Update this notebook so that the accuracy is improved. How high can you get it? You could change things directly in the notebook, such as increasing the number of epochs, changing the learning weight, changing the width of the hidden layer, etc. If you're more ambitious, you could also try changing the model definition itself by checking out the associated Python files. For example, you could add more layers to the network. The current notebook has a training accuracy of about 43%, but will vary with randomness.

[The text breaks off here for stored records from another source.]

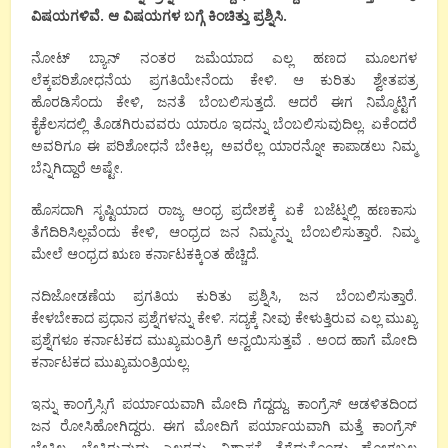
ವಿಷಯಗಳಿವೆ. ಆ ವಿಷಯಗಳ ಬಗ್ಗೆ ಕಿಂಚಿತ್ತು ಪ್ರಶ್ನಿಸಿ.
ನೋಟ್ ಬ್ಯಾನ್ ನಂತರ ಜಮೆಯಾದ ಎಲ್ಲ ಹಣದ ಮೂಲಗಳ
ಲೆಕ್ಕಪರಿಶೋಧನೆಯ ಪ್ರಗತಿಯೇನೆಂದು ಕೇಳಿ. ಆ ಕುರಿತು ಶ್ವೇತಪತ್ರ
ಹೊರಡಿಸೆಂದು ಕೇಳಿ, ಜನತೆ ಬೆಂಬಲಿಸುತ್ತದೆ. ಆದರೆ ಈಗ ನಿಮ್ಮೊಟ್ಟಿಗೆ
ಕೈಕೆಲಸದಲ್ಲಿ ತೊಡಗಿರುವವರು ಯಾರೂ ಇದನ್ನು ಬೆಂಬಲಿಸುವುದಿಲ್ಲ. ಏಕೆಂದರೆ
ಅವರಿಗೂ ಈ ಪರಿಶೋಧನೆ ಬೇಕಿಲ್ಲ, ಅವರೆಲ್ಲ ಯಾರನ್ನೋ ಕಾಪಾಡಲು ನಿಮ್ಮ
ಬೆನ್ನಿಗಿದ್ದಾರೆ ಅಷ್ಟೇ.
ಹೊಸದಾಗಿ ಸೃಷ್ಟಿಯಾದ ರಾಜ್ಯ ಆಂಧ್ರ ಪ್ರದೇಶಕ್ಕೆ ಏಕೆ ಬಜೆಟ್ನಲ್ಲಿ ಹಣಕಾಸು
ತೆಗೆದಿರಿಸಿಲ್ಲವೆಂದು ಕೇಳಿ, ಆಂಧ್ರದ ಜನ ನಿಮ್ಮನ್ನು ಬೆಂಬಲಿಸುತ್ತಾರೆ. ನಿಮ್ಮ
ಮೇಲೆ ಆಂಧ್ರದ ಋಣ ಕರ್ನಾಟಕಕ್ಕಿಂತ ಹೆಚ್ಚಿದೆ.
ನದಿಜೋಡಣೆಯ ಪ್ರಗತಿಯ ಕುರಿತು ಪ್ರಶ್ನಿಸಿ, ಜನ ಬೆಂಬಲಿಸುತ್ತಾರೆ.
ಕೇಳಬೇಕಾದ ಪ್ರಧಾನ ಪ್ರಶ್ನೆಗಳನ್ನು ಕೇಳಿ. ಸದ್ಯಕ್ಕೆ ನೀವು ಕೇಳುತ್ತಿರುವ ಎಲ್ಲ ಮುಖ್ಯ
ಪ್ರಶ್ನೆಗಳೂ ಕರ್ನಾಟಕದ ಮುಖ್ಯಮಂತ್ರಿಗೆ ಅನ್ವಯಿಸುತ್ತವೆ . ಅಂದ ಹಾಗೆ ಮೋದಿ
ಕರ್ನಾಟಕದ ಮುಖ್ಯಮಂತ್ರಿಯಲ್ಲ.
ಇನ್ನು ಕಾಂಗ್ರೆಸ್ಸಿಗೆ ಪರ್ಯಾಯವಾಗಿ ಮೋದಿ ಗೆದ್ದದ್ದು. ಕಾಂಗ್ರೆಸ್ ಆಡಳಿತದಿಂದ
ಜನ ರೋಸಿಹೋಗಿದ್ದರು. ಈಗ ಮೋದಿಗೆ ಪರ್ಯಾಯವಾಗಿ ಮತ್ತೆ ಕಾಂಗ್ರೆಸ್
ಬೇಕಿಲ್ಲ, ಬೇಕಿರುವುದು ಎಲ್ಲರನ್ನು ವಿಶ್ವಾಸಕ್ಕೆ ತೆಗೆದುಕೊಂಡು ಹೋಗಬಲ್ಲ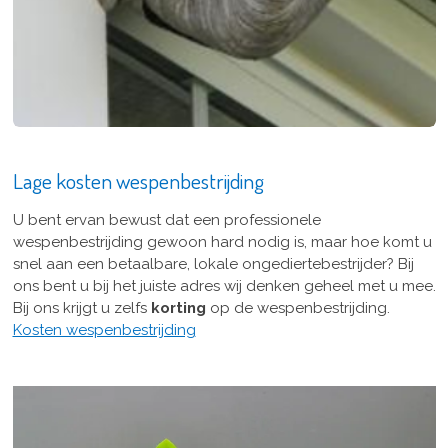
Lage kosten wespenbestrijding
U bent ervan bewust dat een professionele
wespenbestrijding gewoon hard nodig is, maar hoe komt u
snel aan een betaalbare, lokale ongediertebestrijder? Bij
ons bent u bij het juiste adres wij denken geheel met u mee.
Bij ons krijgt u zelfs
korting
op de wespenbestrijding.
Kosten wespenbestrijding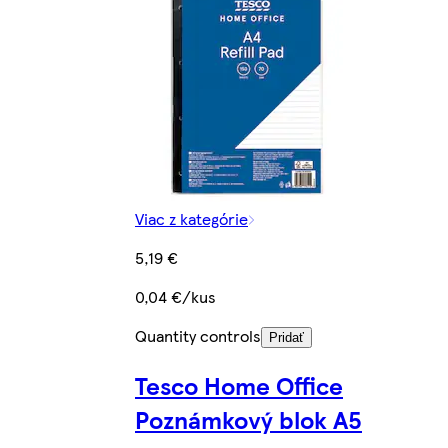
Viac z kategórie
5,19 €
0,04 €/kus
Quantity controls
Pridať
Tesco Home Office
Poznámkový blok A5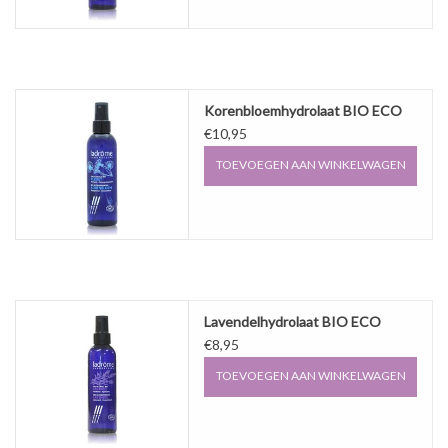
Korenbloemhydrolaat BIO ECO
€10,95
TOEVOEGEN AAN WINKELWAGEN
Lavendelhydrolaat BIO ECO
€8,95
TOEVOEGEN AAN WINKELWAGEN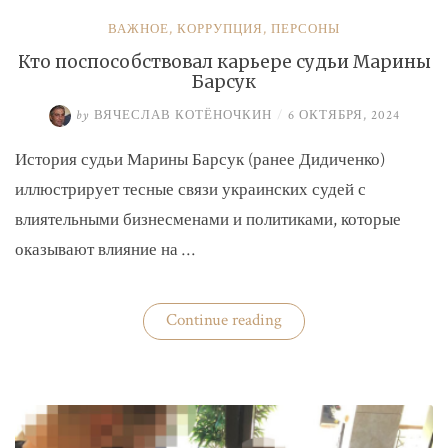
ВАЖНОЕ
,
КОРРУПЦИЯ
,
ПЕРСОНЫ
Кто поспособствовал карьере судьи Марины
Барсук
by
ВЯЧЕСЛАВ КОТЁНОЧКИН
/
6 ОКТЯБРЯ, 2024
История судьи Марины Барсук (ранее Дидиченко)
иллюстрирует тесные связи украинских судей с
влиятельными бизнесменами и политиками, которые
оказывают влияние на …
«Кто
Continue reading
поспособствовал
карьере
судьи
Марины
Барсук»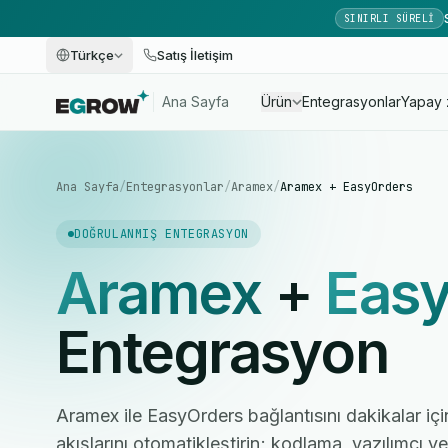
SINIRLI SÜRELI
Türkçe
Satış İletişim
Ana Sayfa
Ürün
Entegrasyonlar
Yapay 
Ana Sayfa
/
Entegrasyonlar
/
Aramex
/
Aramex + EasyOrders
DOĞRULANMIŞ ENTEGRASYON
Aramex
+
Eas
Entegrasyon
Aramex ile EasyOrders bağlantısını dakikalar içi
akışlarını otomatikleştirin; kodlama, yazılımcı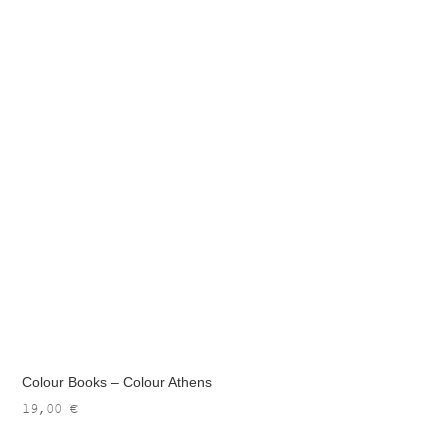
Colour Books – Colour Athens
19,00
€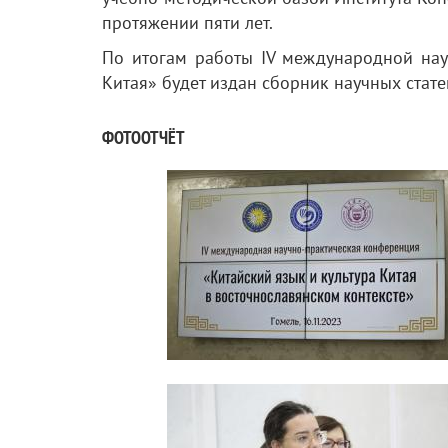
протяжении пяти лет.
По итогам работы IV международной нау
Китая» будет издан сборник научных стате
ФОТООТЧЁТ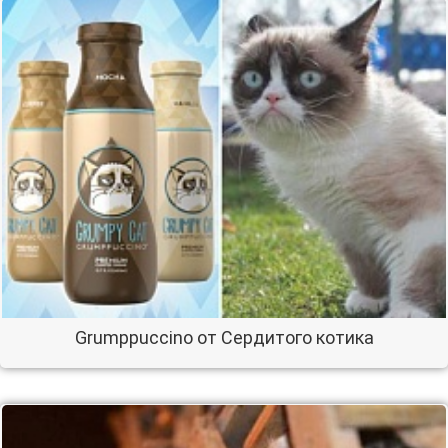
Grumppuccino от Сердитого котика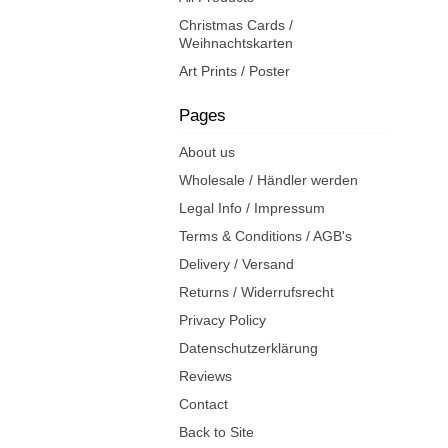
Christmas Cards /
Weihnachtskarten
Art Prints / Poster
Pages
About us
Wholesale / Händler werden
Legal Info / Impressum
Terms & Conditions / AGB's
Delivery / Versand
Returns / Widerrufsrecht
Privacy Policy
Datenschutzerklärung
Reviews
Contact
Back to Site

As can be seen from the above parameter search (which ended prematurely as Colab disconnected at about ~6 hours) accuracy by this method (chosen learning rate and decay, number of hidden layers, etc.) gets up to about 89 % for sufficiently many hidden dimensions, and around ~20 dimensions seems to be enough to achieve this.